Measuring device photo data:

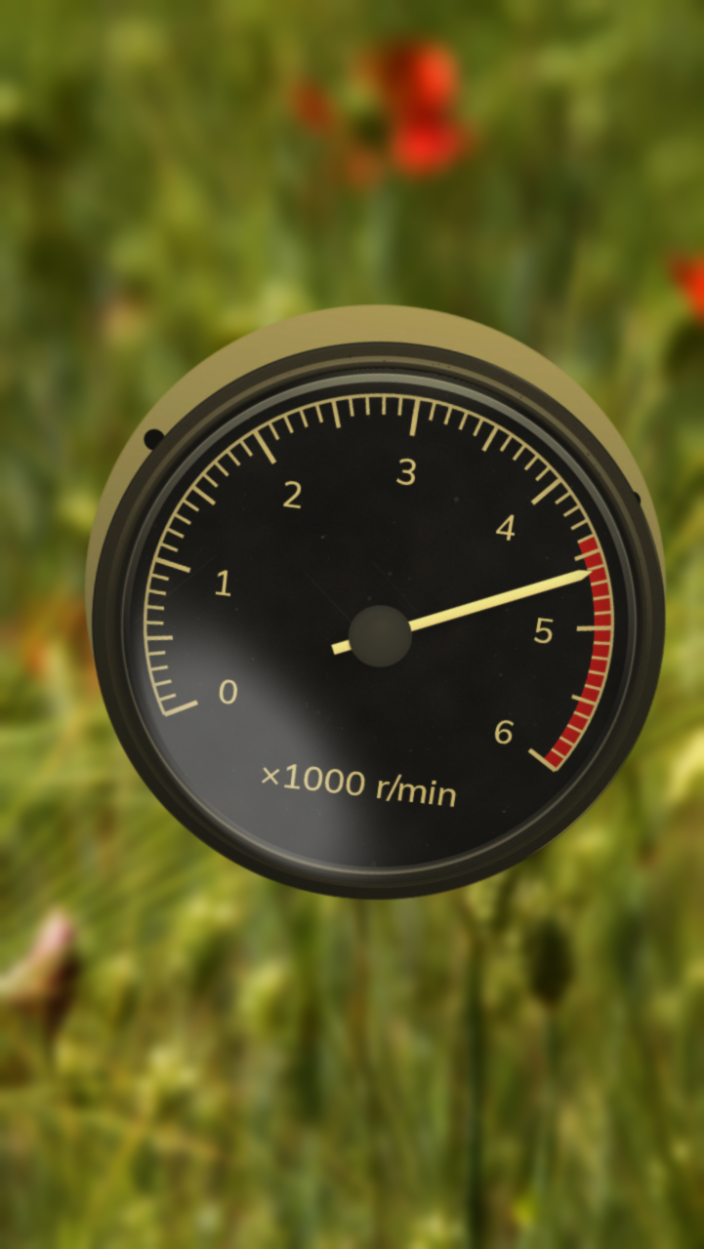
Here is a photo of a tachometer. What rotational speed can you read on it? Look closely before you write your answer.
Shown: 4600 rpm
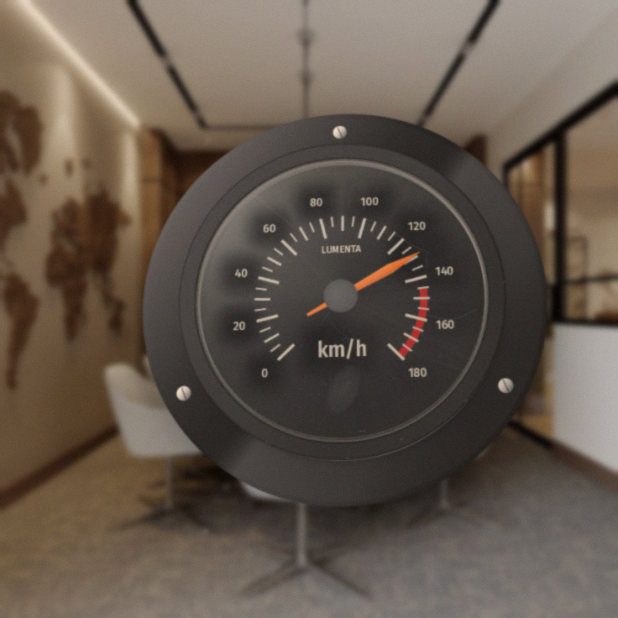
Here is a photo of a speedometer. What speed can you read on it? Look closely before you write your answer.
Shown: 130 km/h
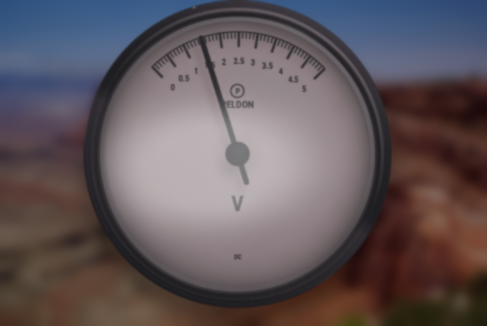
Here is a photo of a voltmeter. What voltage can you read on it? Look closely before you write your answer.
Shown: 1.5 V
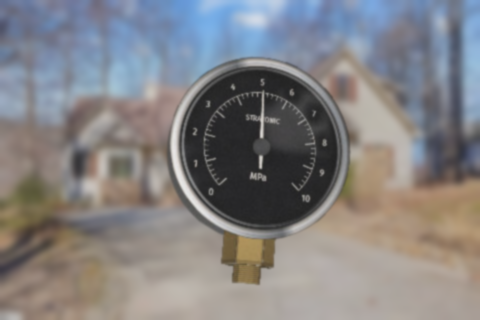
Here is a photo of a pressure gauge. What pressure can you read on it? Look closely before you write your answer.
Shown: 5 MPa
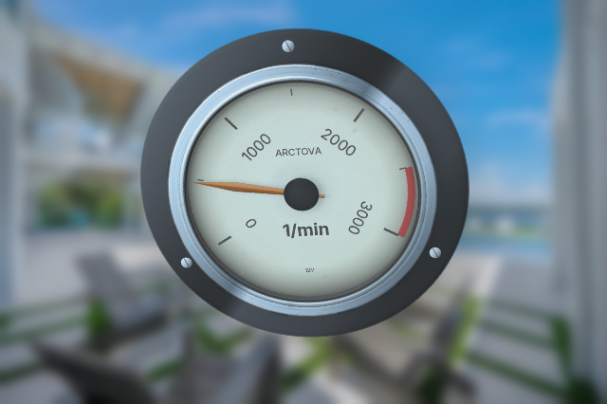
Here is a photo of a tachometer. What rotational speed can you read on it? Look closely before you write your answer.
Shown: 500 rpm
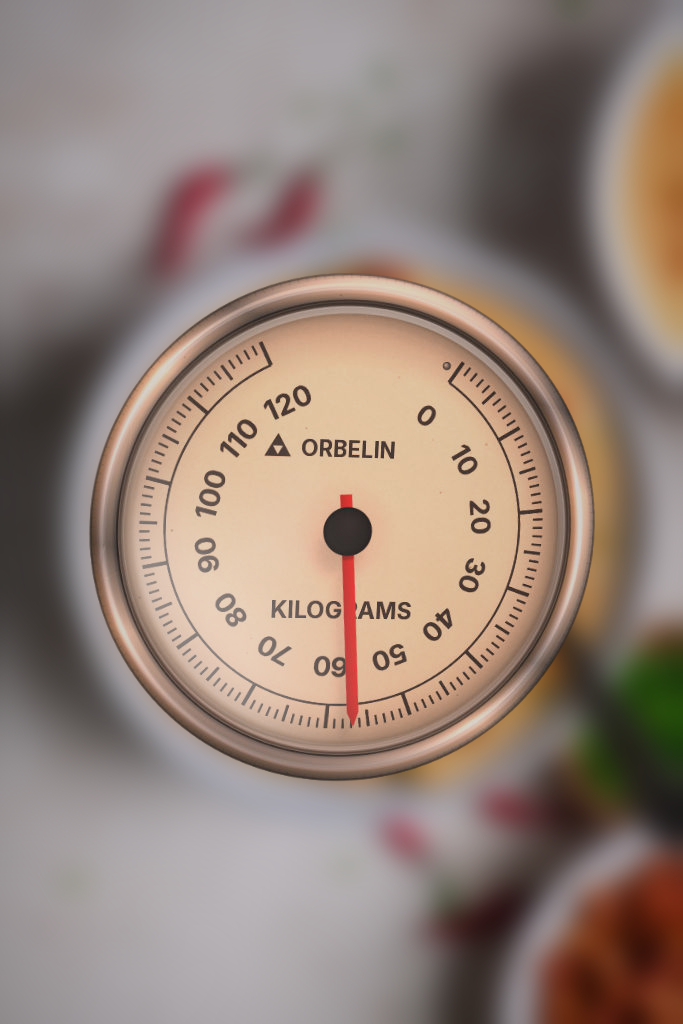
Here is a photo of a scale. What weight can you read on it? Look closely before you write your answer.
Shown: 57 kg
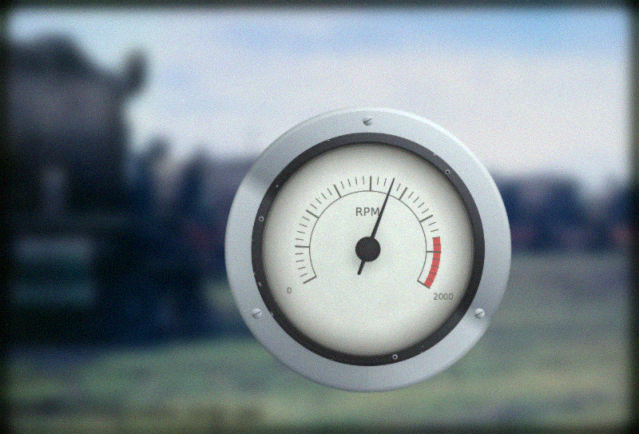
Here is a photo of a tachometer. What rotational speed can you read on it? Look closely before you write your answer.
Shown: 1150 rpm
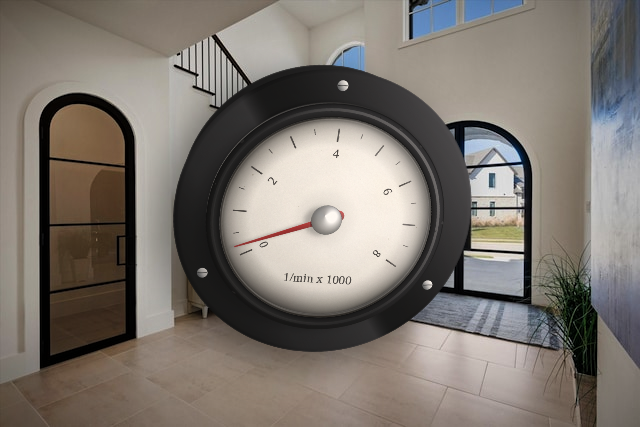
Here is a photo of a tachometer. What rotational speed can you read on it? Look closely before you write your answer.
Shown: 250 rpm
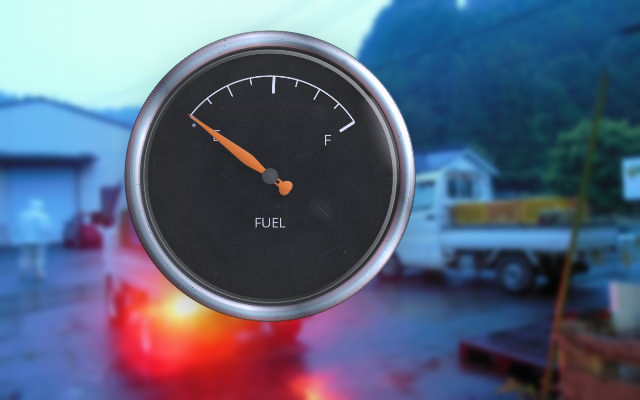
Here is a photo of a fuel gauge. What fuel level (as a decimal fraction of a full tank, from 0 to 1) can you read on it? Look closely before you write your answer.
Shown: 0
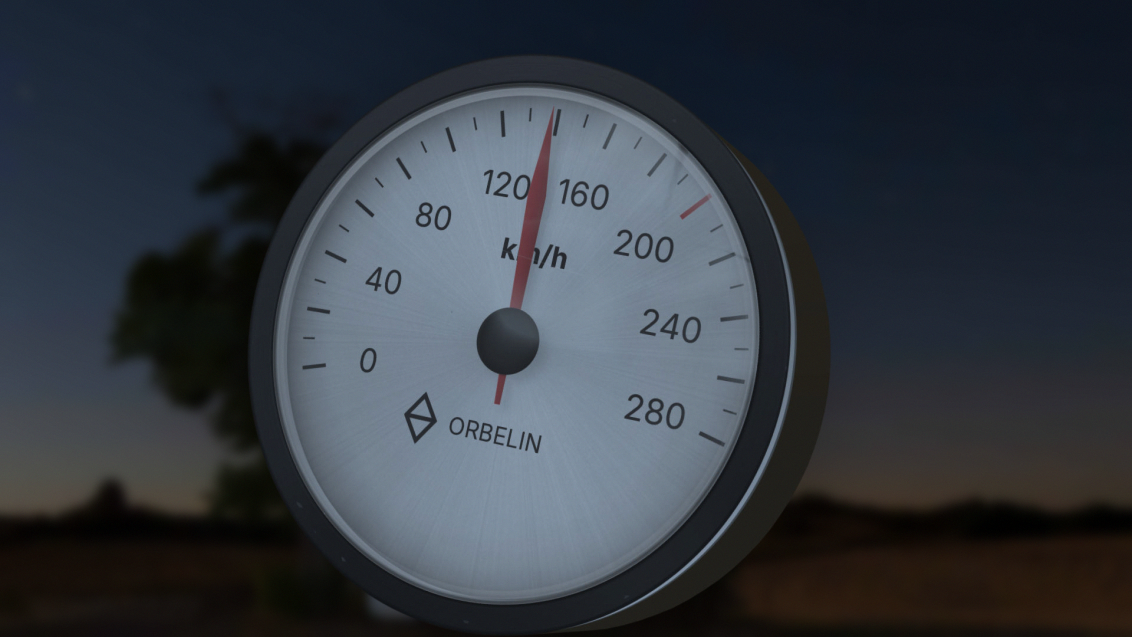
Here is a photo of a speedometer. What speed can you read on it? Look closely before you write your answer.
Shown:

__Prompt__.
Edit the listing above so that every "photo" becomes "image", leaving all other text unchanged. Omit the pictures.

__Response to the exercise__.
Here is a image of a tachometer. What rotational speed can you read on it? Look closely before you write your answer.
Shown: 4600 rpm
Here is a image of a speedometer. What speed can you read on it? Look closely before you write your answer.
Shown: 130 km/h
Here is a image of a voltmeter. What voltage can you read on it? Look closely before you write your answer.
Shown: 1.5 V
Here is a image of a pressure gauge. What pressure can you read on it? Look closely before you write your answer.
Shown: 5 MPa
Here is a image of a tachometer. What rotational speed can you read on it? Look closely before you write your answer.
Shown: 500 rpm
Here is a image of a scale. What weight can you read on it? Look closely before you write your answer.
Shown: 57 kg
Here is a image of a tachometer. What rotational speed can you read on it? Look closely before you write your answer.
Shown: 1150 rpm
Here is a image of a tachometer. What rotational speed can you read on it? Look closely before you write your answer.
Shown: 250 rpm
Here is a image of a fuel gauge. What fuel level (as a decimal fraction of a full tank, from 0 to 1) can you read on it? Look closely before you write your answer.
Shown: 0
Here is a image of a speedometer. What speed can you read on it? Look closely before you write your answer.
Shown:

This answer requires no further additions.